*Page text:*
________________________________________
The analysis is not aided by reference to Counts 27, 28 and 29 because there was an acquittal by direction on Counts 27 and 28, and there was an acquittal on Count 29. They were the added counts and that material was not relevant to the original ruling.
There had been a ground about the circumstances of those counts being added, but since no conviction arose from those counts, that ground was not argued before this Court. It should not be assumed that the procedure adopted in adding those counts is endorsed.
From the foregoing, it is clear that the evidence on the counts which went to the jury was vastly different from the evidence considered by his Honour at the time of his ruling. It was viewing the proposed evidence in its totality that his Honour ruled in favour of all the counts being kept together. In his ruling, his Honour said:
Mr Whitchurch, counsel for the accused, submits that in each case the evidence of one complainant is not admissible in respect of another complainant. He contends that there is a risk of unacceptable prejudice in conducting a joint trial. Given that the offences incite strong emotions and revulsion, and strong directions will not cure the risk of prejudice, a fair trial cannot be held.
________________________________________
*Available data:*
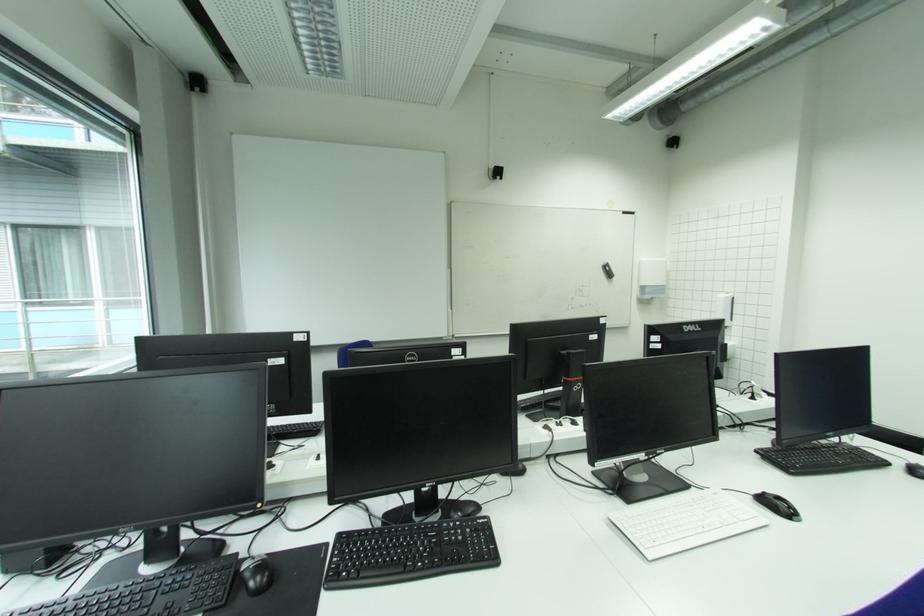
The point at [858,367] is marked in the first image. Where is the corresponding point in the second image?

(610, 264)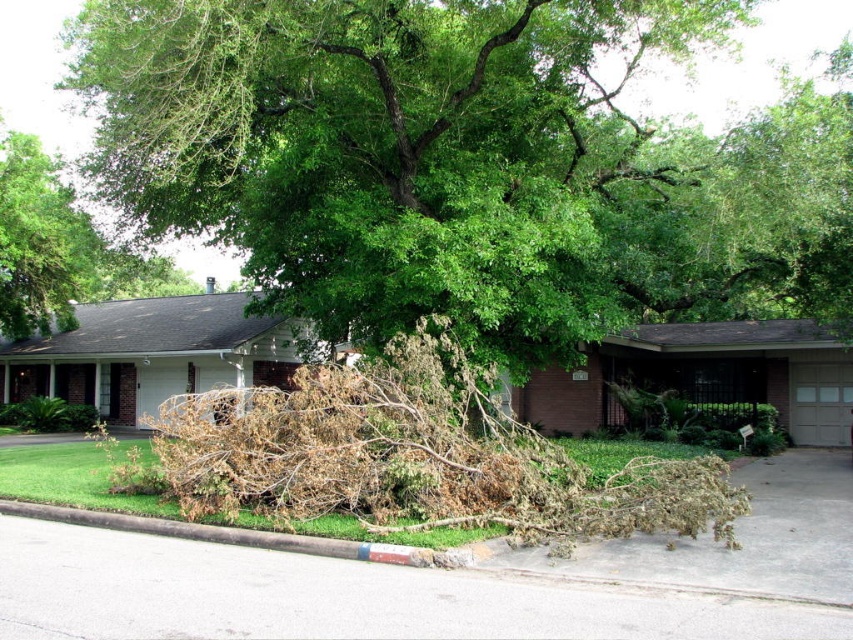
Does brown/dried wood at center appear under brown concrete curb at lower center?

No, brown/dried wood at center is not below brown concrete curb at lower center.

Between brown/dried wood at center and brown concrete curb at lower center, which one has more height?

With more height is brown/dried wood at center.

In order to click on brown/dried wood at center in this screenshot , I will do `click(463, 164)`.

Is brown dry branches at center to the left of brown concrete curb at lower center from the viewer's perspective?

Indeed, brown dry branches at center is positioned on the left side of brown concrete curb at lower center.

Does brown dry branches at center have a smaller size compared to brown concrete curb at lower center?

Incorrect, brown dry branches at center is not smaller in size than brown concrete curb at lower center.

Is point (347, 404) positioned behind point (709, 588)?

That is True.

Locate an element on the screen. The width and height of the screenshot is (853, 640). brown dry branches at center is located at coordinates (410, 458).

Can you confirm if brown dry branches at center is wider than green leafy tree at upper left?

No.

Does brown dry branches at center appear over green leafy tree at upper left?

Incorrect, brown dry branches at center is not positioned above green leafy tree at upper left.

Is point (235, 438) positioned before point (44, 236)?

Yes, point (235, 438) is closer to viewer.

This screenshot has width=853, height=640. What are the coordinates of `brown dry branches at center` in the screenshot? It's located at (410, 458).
________________________________________
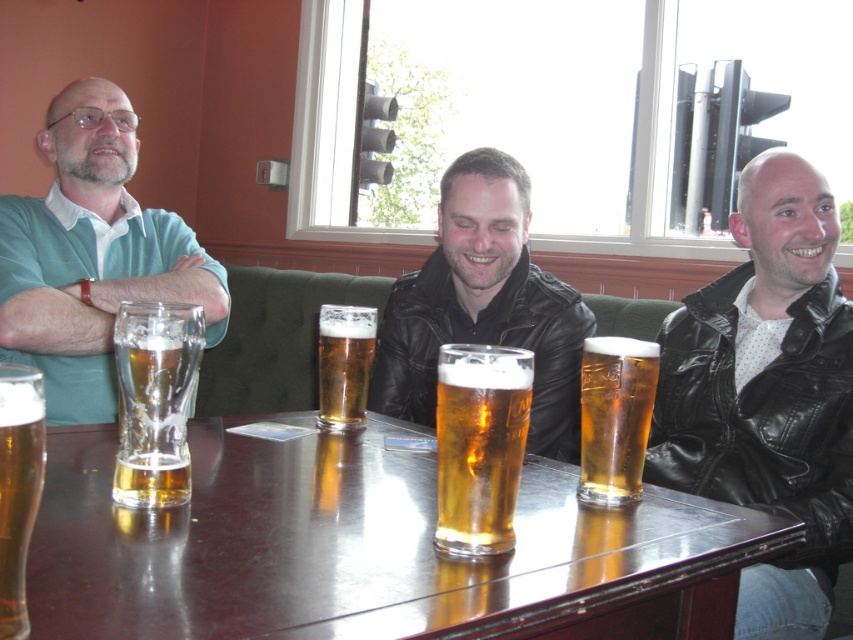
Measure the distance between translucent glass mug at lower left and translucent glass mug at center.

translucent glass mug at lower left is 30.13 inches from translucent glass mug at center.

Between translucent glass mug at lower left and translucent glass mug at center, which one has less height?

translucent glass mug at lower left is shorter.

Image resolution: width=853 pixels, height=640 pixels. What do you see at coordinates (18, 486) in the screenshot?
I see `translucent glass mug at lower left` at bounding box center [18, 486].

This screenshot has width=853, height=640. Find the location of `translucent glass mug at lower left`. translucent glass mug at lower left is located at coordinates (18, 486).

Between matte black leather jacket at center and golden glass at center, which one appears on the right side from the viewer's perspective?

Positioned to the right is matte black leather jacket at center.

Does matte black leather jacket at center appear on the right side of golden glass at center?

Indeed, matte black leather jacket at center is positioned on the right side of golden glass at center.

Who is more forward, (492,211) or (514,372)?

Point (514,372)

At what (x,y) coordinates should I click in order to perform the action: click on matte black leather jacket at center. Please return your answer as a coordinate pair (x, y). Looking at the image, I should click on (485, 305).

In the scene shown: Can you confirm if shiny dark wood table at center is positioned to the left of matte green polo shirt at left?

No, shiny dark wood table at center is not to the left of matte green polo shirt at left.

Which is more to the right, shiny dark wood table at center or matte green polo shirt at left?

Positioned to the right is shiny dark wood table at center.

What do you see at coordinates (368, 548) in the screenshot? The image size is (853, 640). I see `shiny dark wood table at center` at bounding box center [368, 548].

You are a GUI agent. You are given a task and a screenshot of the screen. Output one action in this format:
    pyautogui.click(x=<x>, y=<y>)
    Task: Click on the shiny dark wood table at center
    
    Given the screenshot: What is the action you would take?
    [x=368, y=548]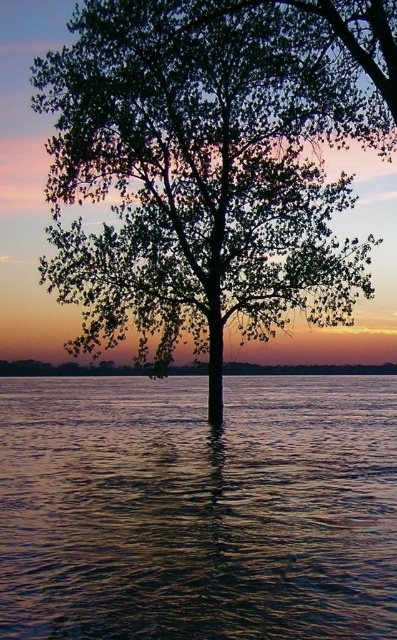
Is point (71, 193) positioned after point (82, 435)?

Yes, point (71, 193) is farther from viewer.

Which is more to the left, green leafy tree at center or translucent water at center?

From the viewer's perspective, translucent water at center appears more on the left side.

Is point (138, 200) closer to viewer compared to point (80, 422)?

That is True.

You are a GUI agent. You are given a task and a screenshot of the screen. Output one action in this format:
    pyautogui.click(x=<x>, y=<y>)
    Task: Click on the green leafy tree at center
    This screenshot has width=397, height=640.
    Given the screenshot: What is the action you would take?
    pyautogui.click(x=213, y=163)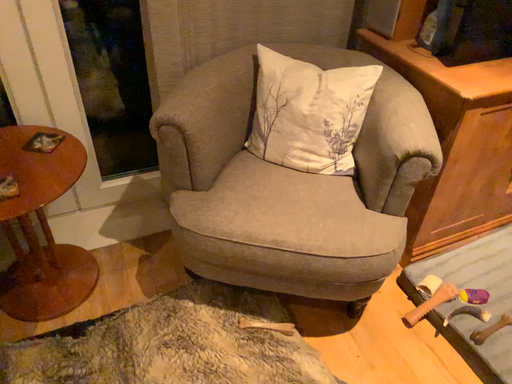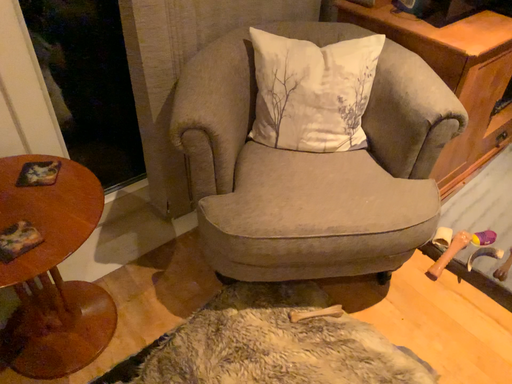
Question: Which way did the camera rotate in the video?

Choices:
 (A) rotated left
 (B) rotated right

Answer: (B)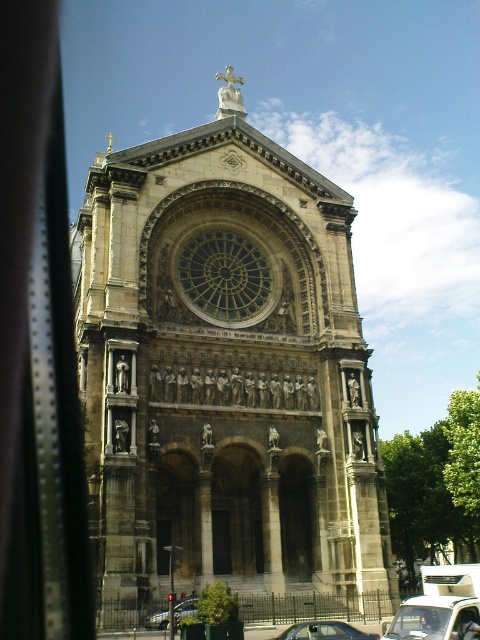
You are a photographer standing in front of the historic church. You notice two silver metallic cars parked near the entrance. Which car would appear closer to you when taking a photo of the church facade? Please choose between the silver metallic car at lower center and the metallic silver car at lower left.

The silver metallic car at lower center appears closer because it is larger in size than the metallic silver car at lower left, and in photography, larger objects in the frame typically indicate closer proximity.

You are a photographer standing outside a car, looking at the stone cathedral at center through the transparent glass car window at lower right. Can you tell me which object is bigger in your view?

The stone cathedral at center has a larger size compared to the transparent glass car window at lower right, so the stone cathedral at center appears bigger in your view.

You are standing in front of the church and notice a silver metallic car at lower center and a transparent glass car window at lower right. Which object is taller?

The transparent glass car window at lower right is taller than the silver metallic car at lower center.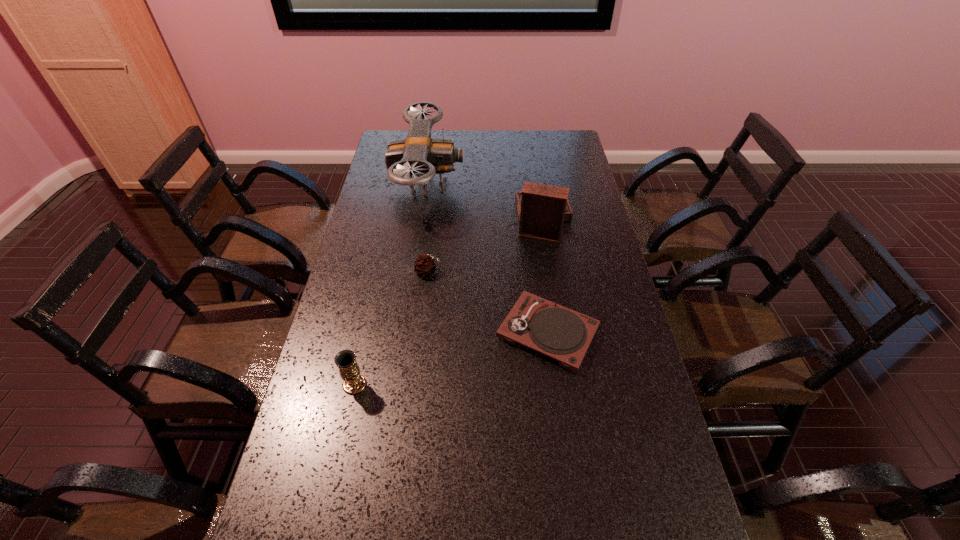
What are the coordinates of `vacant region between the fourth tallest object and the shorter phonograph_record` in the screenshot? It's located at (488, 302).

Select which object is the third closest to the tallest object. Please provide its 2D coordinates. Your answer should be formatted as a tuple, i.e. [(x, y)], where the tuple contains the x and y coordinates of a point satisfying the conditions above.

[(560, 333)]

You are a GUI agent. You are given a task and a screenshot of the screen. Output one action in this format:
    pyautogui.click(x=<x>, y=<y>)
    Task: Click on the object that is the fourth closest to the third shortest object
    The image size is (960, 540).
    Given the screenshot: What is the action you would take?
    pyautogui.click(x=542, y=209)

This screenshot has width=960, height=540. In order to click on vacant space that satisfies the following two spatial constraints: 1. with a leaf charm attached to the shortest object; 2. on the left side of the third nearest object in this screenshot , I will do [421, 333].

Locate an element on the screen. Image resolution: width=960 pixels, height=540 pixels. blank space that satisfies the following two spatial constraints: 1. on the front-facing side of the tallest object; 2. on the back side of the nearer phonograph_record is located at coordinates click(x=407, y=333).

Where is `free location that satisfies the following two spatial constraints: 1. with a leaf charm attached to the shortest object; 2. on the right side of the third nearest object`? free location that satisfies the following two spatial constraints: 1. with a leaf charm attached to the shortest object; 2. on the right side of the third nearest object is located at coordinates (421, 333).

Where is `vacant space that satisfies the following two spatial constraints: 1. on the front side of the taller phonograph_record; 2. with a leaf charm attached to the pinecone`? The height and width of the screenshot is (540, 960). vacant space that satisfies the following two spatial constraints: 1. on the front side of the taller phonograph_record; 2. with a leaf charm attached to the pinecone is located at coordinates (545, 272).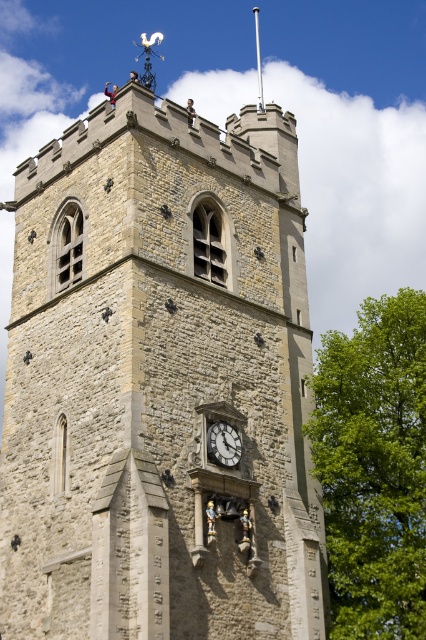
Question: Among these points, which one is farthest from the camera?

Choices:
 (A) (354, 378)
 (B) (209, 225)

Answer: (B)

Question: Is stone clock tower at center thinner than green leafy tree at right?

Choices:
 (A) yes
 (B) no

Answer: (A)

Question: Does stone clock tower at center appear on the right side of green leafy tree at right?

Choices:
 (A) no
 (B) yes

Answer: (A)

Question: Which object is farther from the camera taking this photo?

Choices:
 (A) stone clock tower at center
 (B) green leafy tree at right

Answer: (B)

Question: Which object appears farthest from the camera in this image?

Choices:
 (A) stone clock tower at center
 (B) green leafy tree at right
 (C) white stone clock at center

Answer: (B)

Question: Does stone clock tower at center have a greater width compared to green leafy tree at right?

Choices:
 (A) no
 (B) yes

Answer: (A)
________________________________________
*Your tasks:*
a: Who was counsel for the accused, according to the judgment excerpt?
b: Reproduce the passage of the judgment excerpt that begins with the words containing "From the foregoing, it" and ends with "cannot be held.".
The data play no part in either task.

*Results of the exercise:*
a: Mr Whitchurch

b:
From the foregoing, it is clear that the evidence on the counts which went to the jury was vastly different from the evidence considered by his Honour at the time of his ruling. It was viewing the proposed evidence in its totality that his Honour ruled in favour of all the counts being kept together. In his ruling, his Honour said:
Mr Whitchurch, counsel for the accused, submits that in each case the evidence of one complainant is not admissible in respect of another complainant. He contends that there is a risk of unacceptable prejudice in conducting a joint trial. Given that the offences incite strong emotions and revulsion, and strong directions will not cure the risk of prejudice, a fair trial cannot be held.